For the sake of explanation, let’s separate the economy into two categories. In digital industries—technology, communications, media, software, finance and professional services—productivity grew 2.7% annually over the past 15 years, according to the findings of our report, “The Coming Productivity Boom,” released in March. The slowdown is concentrated in physical industries—health care, transportation, education, manufacturing, retail—where productivity grew a mere 0.7% annually over the same period.

Digital industries have also experienced stronger job growth. Since the peak of the last business cycle in December 2007, hours worked in the digital category rose 9.6%, compared with 5.6% on the physical side. If health care is excluded, hours worked in physical jobs rose only 3%.

What is holding the physical industries back? It is no coincidence that they are heavily regulated, making them expensive to operate in and resistant to experimentation. The digital economy, on the other hand, has enjoyed a relatively free hand to invest and innovate, delivering spectacular and inexpensive products and services all over the world.

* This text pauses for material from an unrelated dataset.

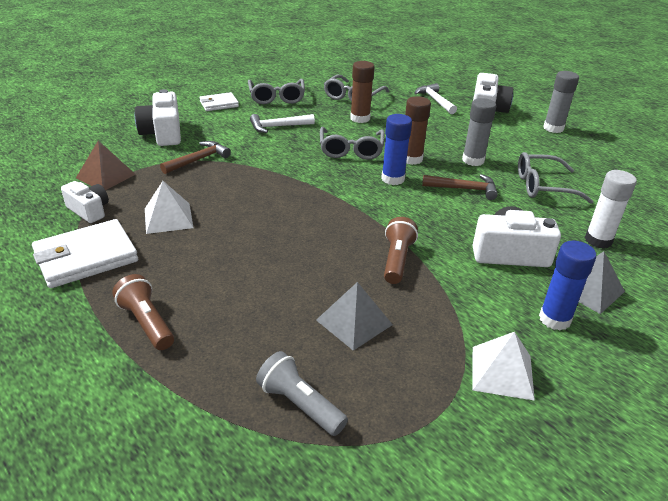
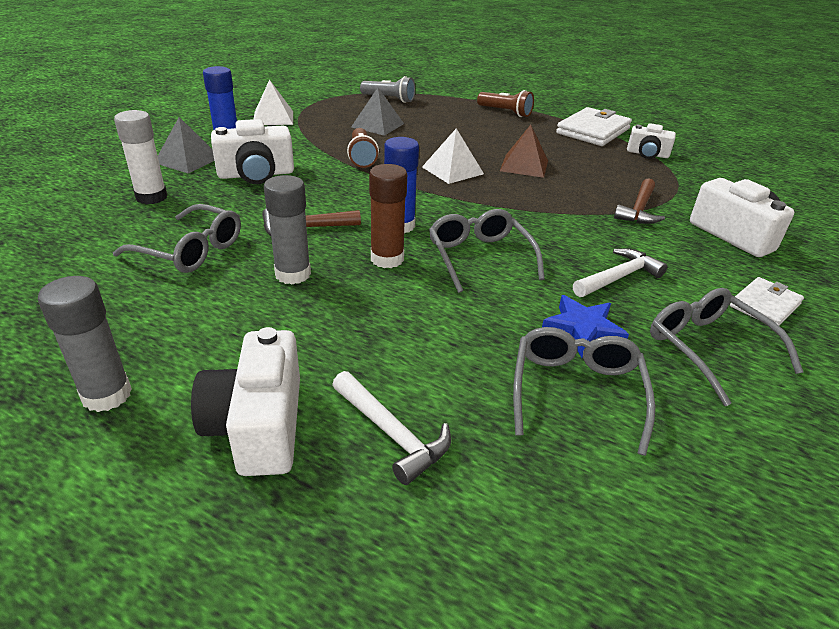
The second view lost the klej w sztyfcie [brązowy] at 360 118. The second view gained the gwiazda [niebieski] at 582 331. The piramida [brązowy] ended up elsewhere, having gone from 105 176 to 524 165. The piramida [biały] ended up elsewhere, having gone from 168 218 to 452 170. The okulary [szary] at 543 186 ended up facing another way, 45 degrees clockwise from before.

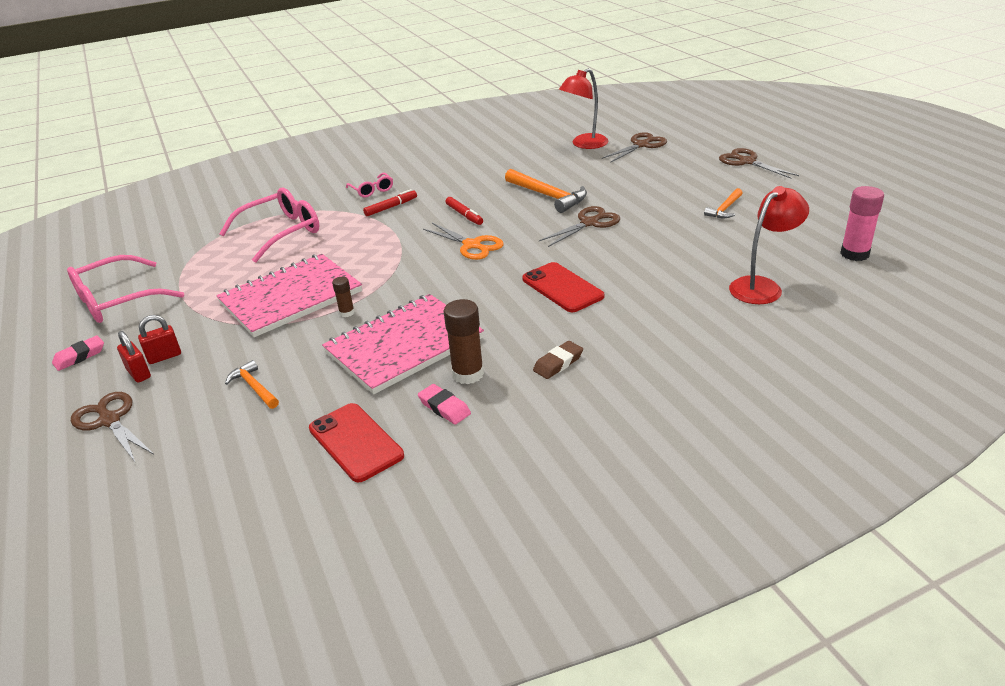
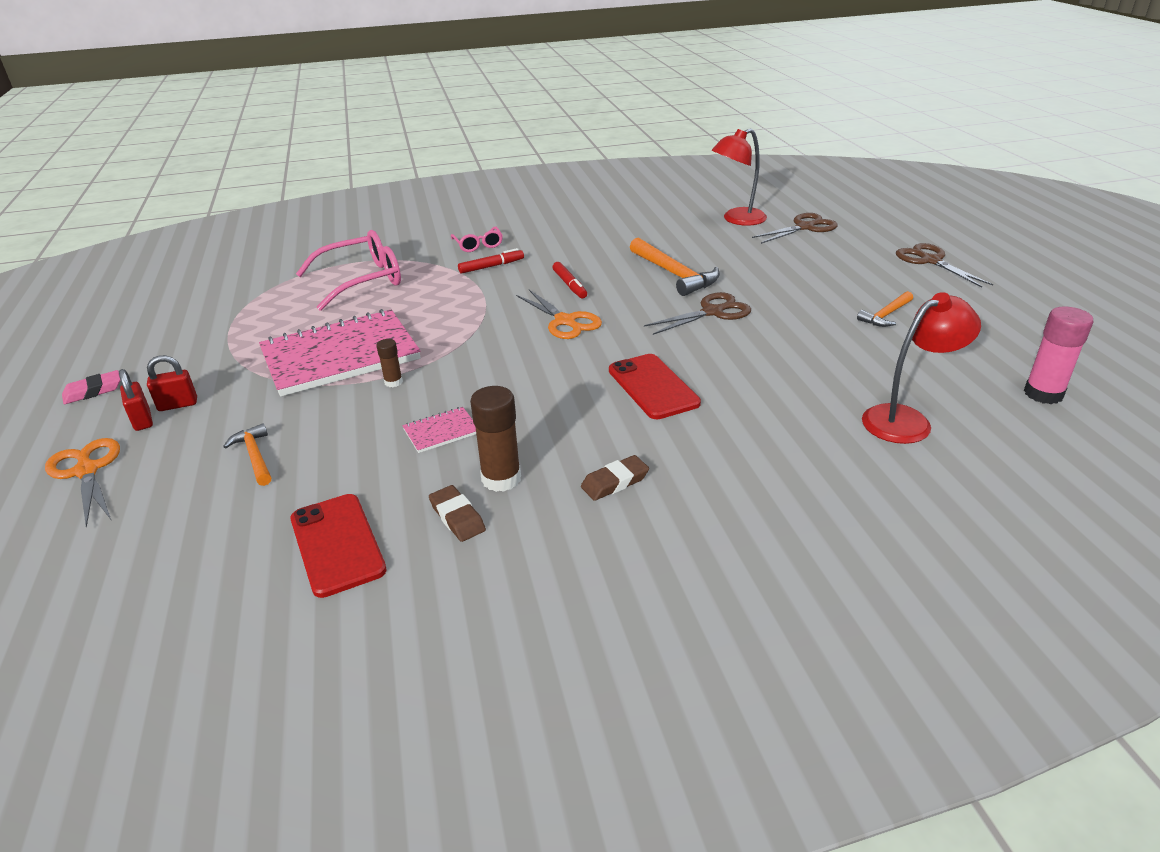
The second view lost the okulary [różowy] at 117 300. What was the nożyczki [brązowy] at 109 420 turned into the nożyczki [pomarańczowy] at 86 471. What was the gumka do mazania [różowy] at 444 407 turned into the gumka do mazania [brązowy] at 457 517. The size of the zeszyt [różowy] at 404 346 changed by a factor of 0.41.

But more important, partially due to regulation, physical industries have not deployed information technology to the same extent that digital industries have. The physical category makes up 75% of private-sector employment and 70% of output—but only 30% of all IT investments.

This is also because it’s taken longer to figure out how to apply info-tech to physical processes like transportation and mining, compared with inherently information-based sectors like finance and media.

Information technology not only makes existing processes more efficient, it empowers entirely new business models, products and platforms. The physical category’s “information gap” is a drag on growth and helps explain the productivity paradox: Many workers seem not to have benefited from apparent rapid technological advance.

Fortunately, many physical industries are poised for dramatic transformations into digital industries—if we let them.

The shale oil and gas boom is an IT story, since 3-D modeling of underground formations enables horizontal drilling and hydraulic fracturing in the right places. This shift to digitized mining has not destroyed jobs. Rather, hours worked in oil and gas rose 17% since 2007.

Or consider the digitization of retail and distribution. E-commerce has added 397,000 jobs since December 2007, which more than makes up for the 76,000 full-time-equivalent jobs lost at bricks-and-mortar stores.

What about the automation of bus and truck driving, the new employment scare story? Because robo-trucks won’t have to pull over for naps or bathroom breaks, they’ll be able to put on many more miles. Thus, they will require many more highly trained mechanics, who on average earn substantially more than truck drivers.

Manufacturing is another case where job losses more often have resulted from too little technology. Outside of computer and electronics manufacturing, productivity has mostly stagnated, and the most unproductive factories are the most vulnerable to low-wage foreign competition.

Perhaps no industry needs a productivity revolution more than health care. But one appears to be on the way. Soon sensors on and in our bodies may help patients communicate with doctors and nurses, reduce office visits, and flood databases with information needed to better diagnose, prevent, and cure disease.

With computational bioscience, scientists will design new therapies in the cloud, tailoring them for individuals and slashing development costs. Robots will assist in more surgeries, body imaging will get better and cheaper, and 3-D printed pills and artificial organs will be added to the doctor’s tool kit.

Americans would benefit significantly from unlocking the physical economy to leverage technology and encourage breakthrough business models. If U.S. productivity growth in the physical sector were to return merely to its rate of the late-1990s, U.S. output would be $2.7 trillion larger in 2031 (in 2016 dollars). Closing the information gap should thus be job one.